The experimenters note that they don’t know whether this shows differences between the subjects, or just random chance.
Trials aside, this is also relevant to any kind of fact-finding process — including science itself. It’s a big part of the reason that safeguards such as double-blinds and repeatability are so crucial.
I’ve seen demands that police lineups prohibit detectives familiar with the case from participating, from being in the viewing room with the witness.
Suggestion for crime lab directors: don’t hand a sample to your squint and ask “did this come from Mr. I-have-a-lawyer-and-powerful-friends in our holding cell?” (Much less something like, “We really need to find this thug’s blood on this dress, or we’re going to have to let him go.”) Instead, try something like “Here’s six samples in rack A, and six samples in rack B. Do any of the As match any of the Bs?”
Should we talk about attorneys presenting highly refined, well groomed evidence to juries? How about putting jurors through little demonstrations showing just how fallible their perceptions are, how much their prejudices affect their judgement?
Suggestion for these experimenters: Some interviewees should see the same guy both times. The interviewers must not know whether or not a given subject saw a different guy or not. Oh, and “guy”?

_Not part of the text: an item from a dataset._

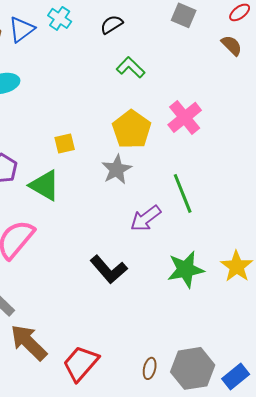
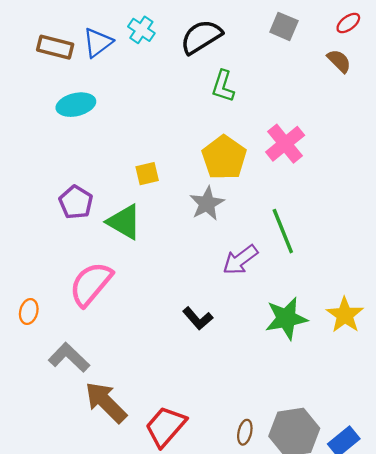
black semicircle: (112, 24) -> (201, 37), size x1.6
green L-shape: (131, 67) -> (223, 86), turned -116
black L-shape: (109, 269) -> (198, 318), size x0.7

Suggestion for climate researchers: don’t do the data analysis yourself. Hand a bunch of datasets, some real, some dummy, some pure random noise to point up biases in your software, to a few statisticians, and ask them to (independently) report any trends they can find in the data. Don’t even tell them the variables or units involved.
I know there are huge problems with the crude approach I just outlined. I understand all too well that a certain amount of fudging and trickery is absolutely necessary during the investigative phase when the researchers may not know what they’re looking for, and are accounting for biases and errors they know their equipment and procedures show — but something like this as a sanity check ought to be required for any research underlying public policy.
[Edit 21 Dec 2009: fix some small problems in word choice and flow.]